**Text provided**
Bonterra Energy had fracked its well at pressures of 3,000 pounds per square inch and had expected its fracking zone to reach 1,150 feet. The fractures had traveled farther to hit the Sword well, where pressures maxed out at 22 times the amount it was designed to withstand. The Sword well was safely shut off at 2 a.m. By then, some 2,000 gallons of oil and fracking fluid had spilled.
Sword estimated it could cost as much as half a million dollars to repair its well. The landowners were calm about the incident, wrote G. Boyer, manager of technical services at Sword Energy. Sword offered to put up an electric fence to ensure the cows stayed off the oil-stained land while grazing.
Bonterra Energy was not as lucky as Sword Energy the previous year. On Aug. 28, 2010, Bonterra’s well got flooded with fracking fluid due to a frack hit from a well run by Vermilion Energy. Bonterra contacted Vermilion and requested that the company suspend fracking until the well could be secured. Vermilion refused, according to a letter Bonterra submitted to the Alberta Energy Regulator. The well continued to be flooded for two days.
The AER (previously the Energy Resources Conservation Board) realized downhole communication could be a problem years ago. In May 2010, the province of British Columbia issued a safety warning that it had recorded 18 frack hits. Then in December 2010, a Calgary-based company, Bellatrix Exploration Ltd., told Alberta regulators that one of its wells had suffered a kick. The company was fracking at the time, and the fracking fluid had traveled across the ground and into another well about 1,500 feet away. The AER investigated the Bellatrix communication incident six months later and found that fractures at the site had traveled much farther than the expected 492 feet. “I think the key finding is the frac propagated over 3 times more than would be expected for a frac of this size (pressure, fluid volume, duration),” wrote Al Smandych, senior technical adviser at the AER, in an email to his colleagues in July 2011. “These events [in northeast British Columbia and Alberta] have resulted in some serious safety issues (kicks, wellhead damage) and damaged wellbores,” he wrote.
The agency also issued letters to other operators asking if they had experienced frack hits, but the AER did not take formal action until a large spill a year later [made public with photos from the Alberta Surface Rights Group; none of the previous cases were reported in the media. Frac hits have been a problem for at least a decade in Alberta with the AER, previously ERCB/EUB keeping them quiet].
On Jan. 13, 2012, about 20,000 gallons of oil and fracking fluid sprayed out from a well being produced by Midland Energy near Innisfail, a two-hour drive from Edmonton. The well was 420 feet [1.2 kilometres surface distance] away from another well being fracked. The geyser coated nearby trees and land in a thin coat of oil, according to reports at the time. Producing wells are generally thought to be stable, which led residents to the question why such an old well would start leaking.
On Jan. 23, 2012, Alberta regulators issued a bulletin to all operators asking to be informed if they had experienced downhole communication. They also asked operators to monitor nearby wells before fracking and to inform the operators of those wells. It was the first public acknowledgement of the problem. As responses came in from operators, it became clear frack hits were not isolated incidents in Alberta.

**Data**
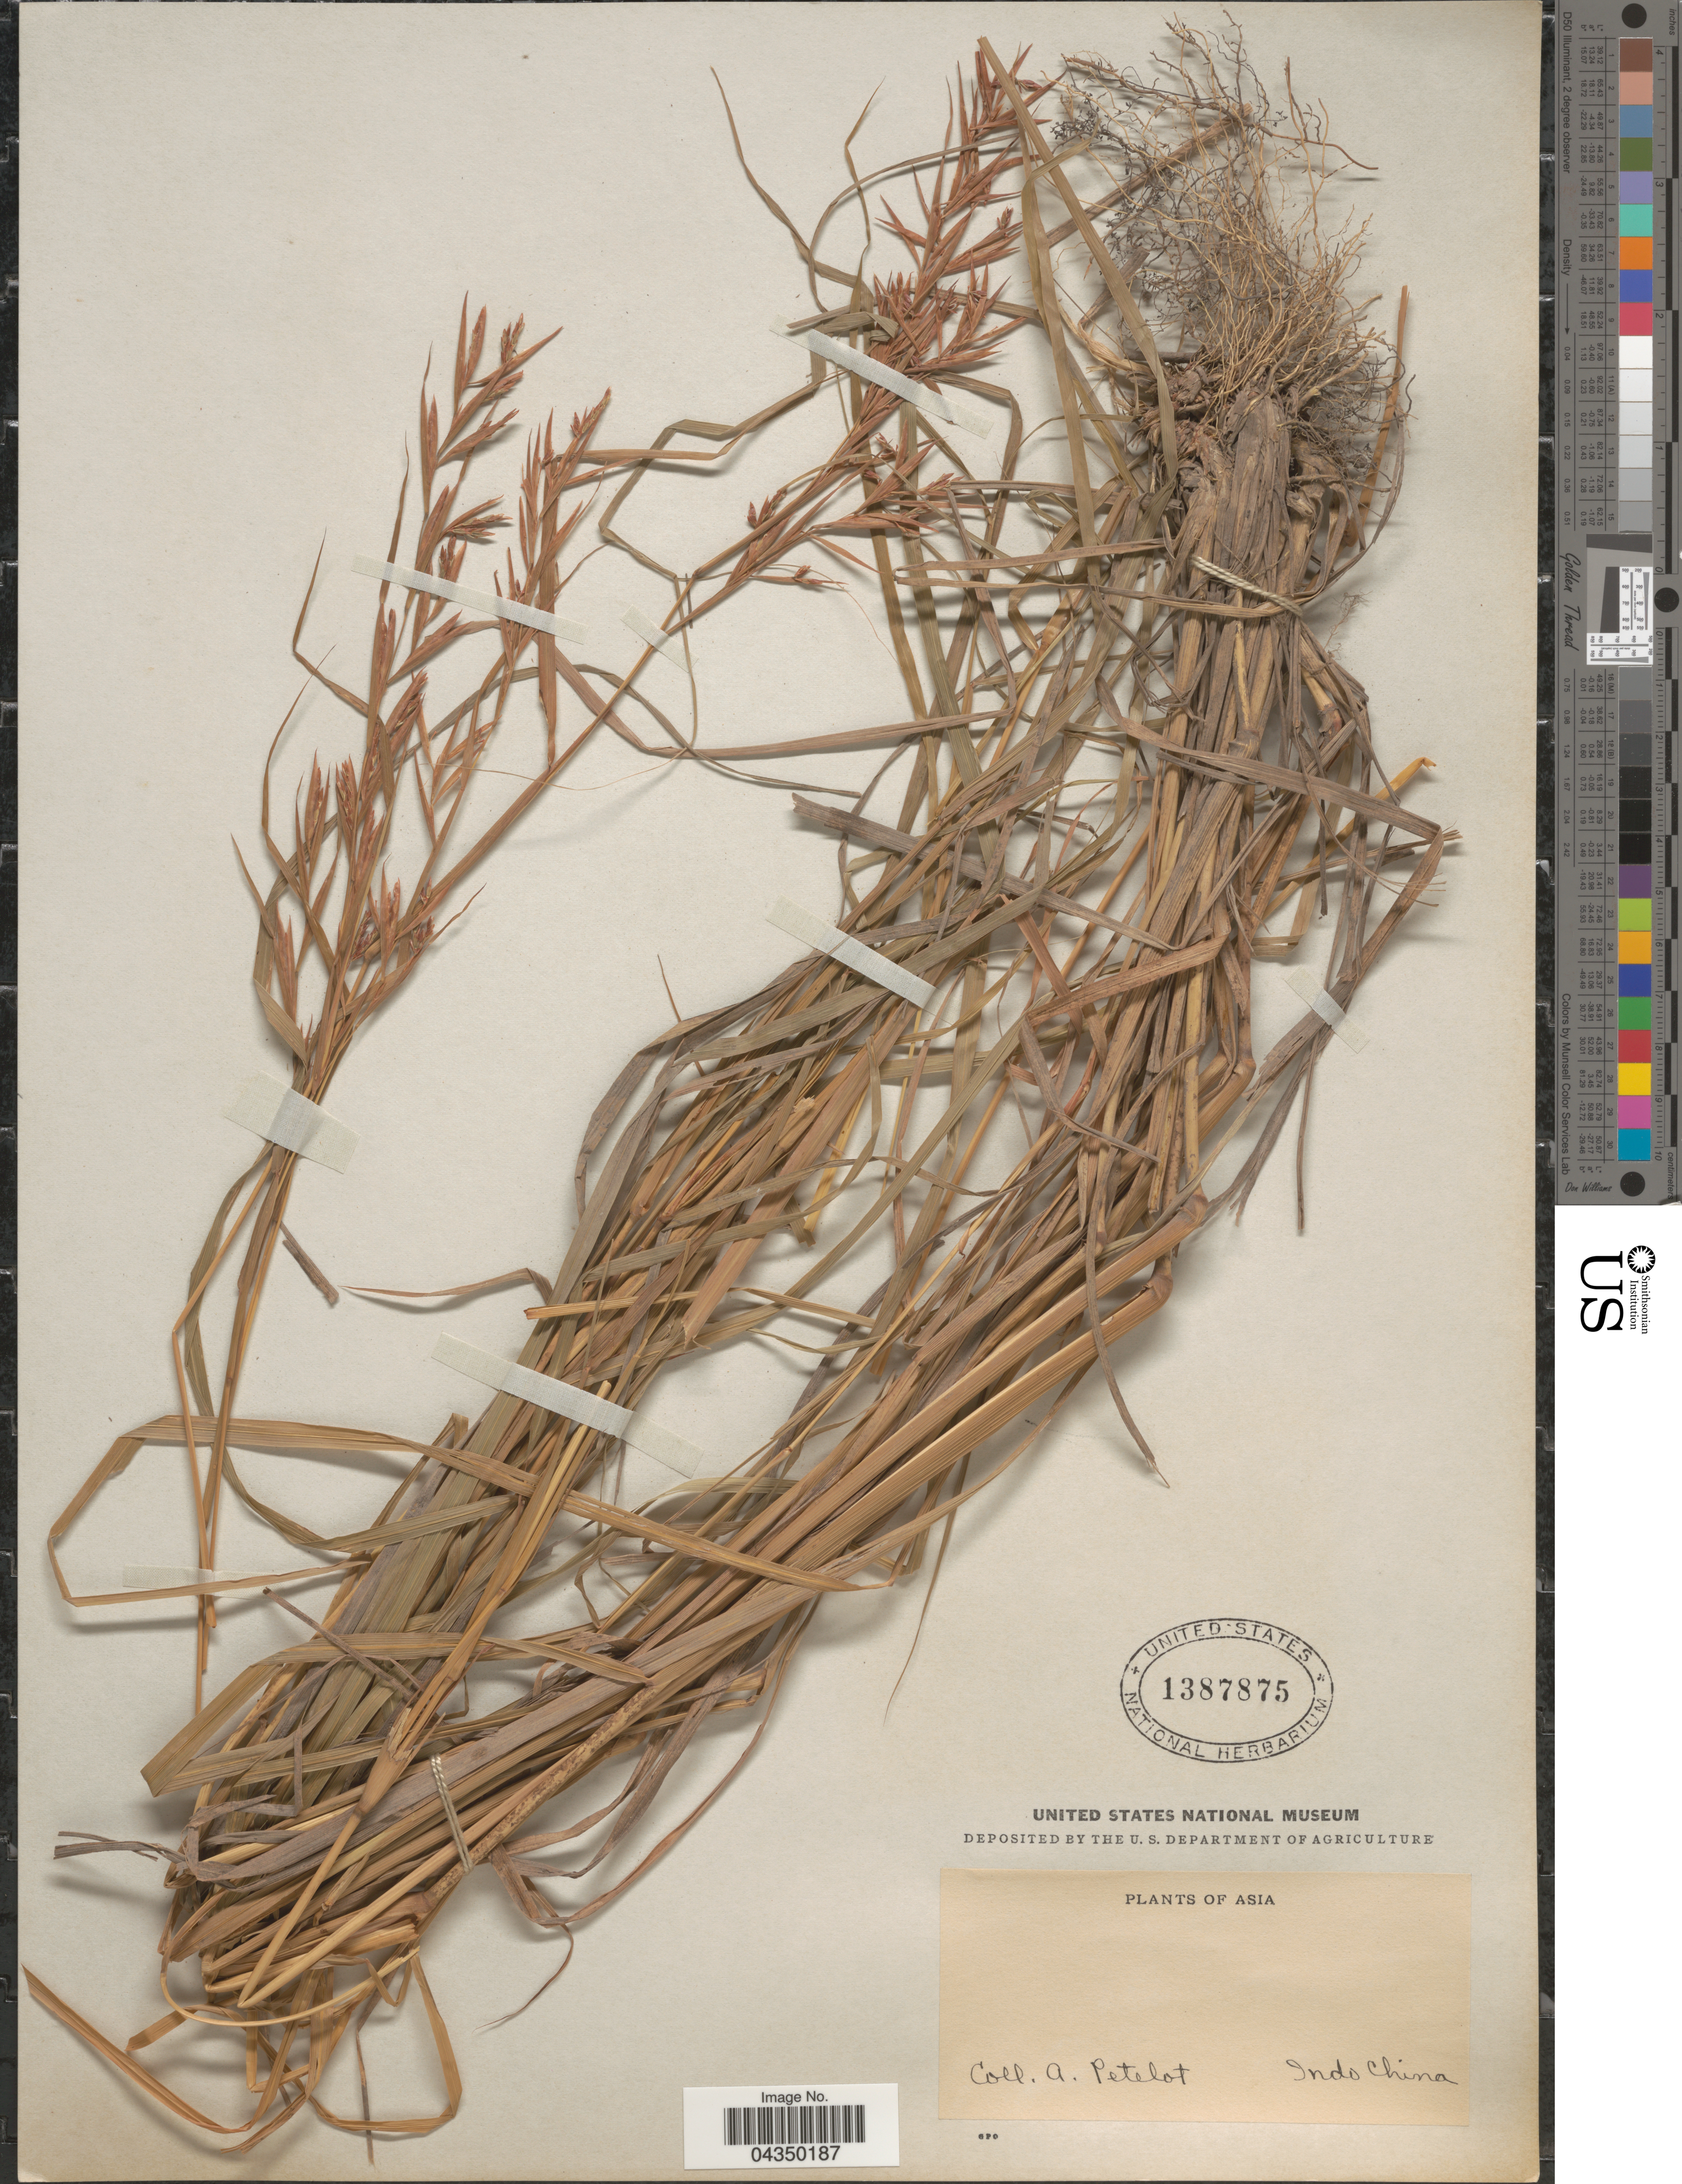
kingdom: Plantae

**Given problem 1**
In the text on frack hits in Alberta, how much oil and fracking fluid sprayed from the Midland Energy well near Innisfail on Jan. 13, 2012?
**Given problem 2**
Write the next part of the text on frack hits in Alberta, continuing on from its final sentence.

**Exercise output 1**
About 20,000 gallons.

**Exercise output 2**
Coordination, then official limits
One of the responders to Alberta’s request for information was Equal Energy, which had drilled into the Cardium formation that’s 4,000 feet below ground. On March 28, 2012, Equal’s well bore was damaged by fracking at a nearby well owned by NAL Energy. There was no surface spill, but Equal’s well could not be repaired. The two operators decided to put together a protocol that would minimize damage in the future. They decided that operators would inform their colleagues who own wells within 1,500 feet of their operations about 10 days before fracking. They would also monitor pressures at nearby wells to figure out whether the wells are communicating. And as far as possible, they would shut in all producing wells on the day of the fracking.
If the wells were old with inferior cement jobs, shutting in a well could increase pressure so much so that, like a thin-walled balloon bursting from too much air, the cement could rupture and leak fluids into surrounding ground. So the operators decided they would keep older wells flowing but rig an open-top tank to catch any fluids that get pushed out.
Other operators set up their own protocols. Bellatrix Exploration, whose frack connected with an older well 1,550 feet away, decided it would inform operators with wells within 1,300 feet of its site and either temporarily shut down or monitor pressures at wells within 300 feet of its fracking operations.
On May 21, 2013, Alberta eventually set limits to protect groundwater resources from frack hits. It said that operators can only frack a horizontal distance of 650 feet [198.12 metres] or more from any water well. It also required operators to model their fracks and assess the risk at nearby wells and to maintain well control plans in case there is communication and a spill.
Such protocols were not in place at the Sword Energy well in Drayton Valley. Bonterra did not inform Sword it would be fracking ahead of time, and Sword was not prepared for the incident. Had a landowner not noticed the roar of gas escaping, the spill could have been larger.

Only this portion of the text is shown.